▸ **Work task**
Print the entries exactly as given.

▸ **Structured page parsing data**
--- START ---
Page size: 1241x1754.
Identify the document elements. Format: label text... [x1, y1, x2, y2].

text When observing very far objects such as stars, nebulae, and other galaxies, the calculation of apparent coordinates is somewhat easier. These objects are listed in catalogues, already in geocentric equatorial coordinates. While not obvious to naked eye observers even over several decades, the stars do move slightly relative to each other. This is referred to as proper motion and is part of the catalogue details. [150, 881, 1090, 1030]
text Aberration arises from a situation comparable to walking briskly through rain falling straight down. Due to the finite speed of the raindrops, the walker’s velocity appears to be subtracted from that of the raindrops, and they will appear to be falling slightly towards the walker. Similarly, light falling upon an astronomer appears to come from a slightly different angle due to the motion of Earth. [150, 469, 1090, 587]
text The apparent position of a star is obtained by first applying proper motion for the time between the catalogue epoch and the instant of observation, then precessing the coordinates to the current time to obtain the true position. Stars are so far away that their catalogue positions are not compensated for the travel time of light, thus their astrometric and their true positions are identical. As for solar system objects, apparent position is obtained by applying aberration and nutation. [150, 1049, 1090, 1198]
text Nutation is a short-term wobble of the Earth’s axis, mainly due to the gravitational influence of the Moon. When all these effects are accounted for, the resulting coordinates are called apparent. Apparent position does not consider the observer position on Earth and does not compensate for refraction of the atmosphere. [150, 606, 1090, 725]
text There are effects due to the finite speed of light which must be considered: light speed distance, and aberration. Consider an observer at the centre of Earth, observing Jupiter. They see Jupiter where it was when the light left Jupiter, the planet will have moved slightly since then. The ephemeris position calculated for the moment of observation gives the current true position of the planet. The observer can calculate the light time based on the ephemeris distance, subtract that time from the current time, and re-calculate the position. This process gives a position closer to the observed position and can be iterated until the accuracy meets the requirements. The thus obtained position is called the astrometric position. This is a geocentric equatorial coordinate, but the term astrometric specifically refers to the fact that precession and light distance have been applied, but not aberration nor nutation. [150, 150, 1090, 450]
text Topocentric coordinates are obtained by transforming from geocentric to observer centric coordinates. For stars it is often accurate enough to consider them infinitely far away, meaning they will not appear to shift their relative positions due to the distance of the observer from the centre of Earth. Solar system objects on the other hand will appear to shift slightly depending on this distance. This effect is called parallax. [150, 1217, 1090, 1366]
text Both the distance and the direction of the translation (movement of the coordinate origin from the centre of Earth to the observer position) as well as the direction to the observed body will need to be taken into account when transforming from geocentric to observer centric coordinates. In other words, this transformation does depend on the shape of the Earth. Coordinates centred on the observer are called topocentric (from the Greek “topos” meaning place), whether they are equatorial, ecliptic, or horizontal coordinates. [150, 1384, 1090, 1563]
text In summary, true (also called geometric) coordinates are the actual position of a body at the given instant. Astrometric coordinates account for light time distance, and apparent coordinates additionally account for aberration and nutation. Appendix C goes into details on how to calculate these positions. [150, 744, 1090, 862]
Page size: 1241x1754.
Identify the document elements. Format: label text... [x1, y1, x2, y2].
--- END ---
▸ **Task solution**
Page size: 1241x1754.
Identify the document elements. Format: label text... [x1, y1, x2, y2].

text When observing very far objects such as stars, nebulae, and other galaxies, the calculation of apparent coordinates is somewhat easier. These objects are listed in catalogues, already in geocentric equatorial coordinates. While not obvious to naked eye observers even over several decades, the stars do move slightly relative to each other. This is referred to as proper motion and is part of the catalogue details. [150, 881, 1090, 1030]
text Aberration arises from a situation comparable to walking briskly through rain falling straight down. Due to the finite speed of the raindrops, the walker’s velocity appears to be subtracted from that of the raindrops, and they will appear to be falling slightly towards the walker. Similarly, light falling upon an astronomer appears to come from a slightly different angle due to the motion of Earth. [150, 469, 1090, 587]
text The apparent position of a star is obtained by first applying proper motion for the time between the catalogue epoch and the instant of observation, then precessing the coordinates to the current time to obtain the true position. Stars are so far away that their catalogue positions are not compensated for the travel time of light, thus their astrometric and their true positions are identical. As for solar system objects, apparent position is obtained by applying aberration and nutation. [150, 1049, 1090, 1198]
text Nutation is a short-term wobble of the Earth’s axis, mainly due to the gravitational influence of the Moon. When all these effects are accounted for, the resulting coordinates are called apparent. Apparent position does not consider the observer position on Earth and does not compensate for refraction of the atmosphere. [150, 606, 1090, 725]
text There are effects due to the finite speed of light which must be considered: light speed distance, and aberration. Consider an observer at the centre of Earth, observing Jupiter. They see Jupiter where it was when the light left Jupiter, the planet will have moved slightly since then. The ephemeris position calculated for the moment of observation gives the current true position of the planet. The observer can calculate the light time based on the ephemeris distance, subtract that time from the current time, and re-calculate the position. This process gives a position closer to the observed position and can be iterated until the accuracy meets the requirements. The thus obtained position is called the astrometric position. This is a geocentric equatorial coordinate, but the term astrometric specifically refers to the fact that precession and light distance have been applied, but not aberration nor nutation. [150, 150, 1090, 450]
text Topocentric coordinates are obtained by transforming from geocentric to observer centric coordinates. For stars it is often accurate enough to consider them infinitely far away, meaning they will not appear to shift their relative positions due to the distance of the observer from the centre of Earth. Solar system objects on the other hand will appear to shift slightly depending on this distance. This effect is called parallax. [150, 1217, 1090, 1366]
text Both the distance and the direction of the translation (movement of the coordinate origin from the centre of Earth to the observer position) as well as the direction to the observed body will need to be taken into account when transforming from geocentric to observer centric coordinates. In other words, this transformation does depend on the shape of the Earth. Coordinates centred on the observer are called topocentric (from the Greek “topos” meaning place), whether they are equatorial, ecliptic, or horizontal coordinates. [150, 1384, 1090, 1563]
text In summary, true (also called geometric) coordinates are the actual position of a body at the given instant. Astrometric coordinates account for light time distance, and apparent coordinates additionally account for aberration and nutation. Appendix C goes into details on how to calculate these positions. [150, 744, 1090, 862]
Page size: 1241x1754.
Identify the document elements. Format: label text... [x1, y1, x2, y2].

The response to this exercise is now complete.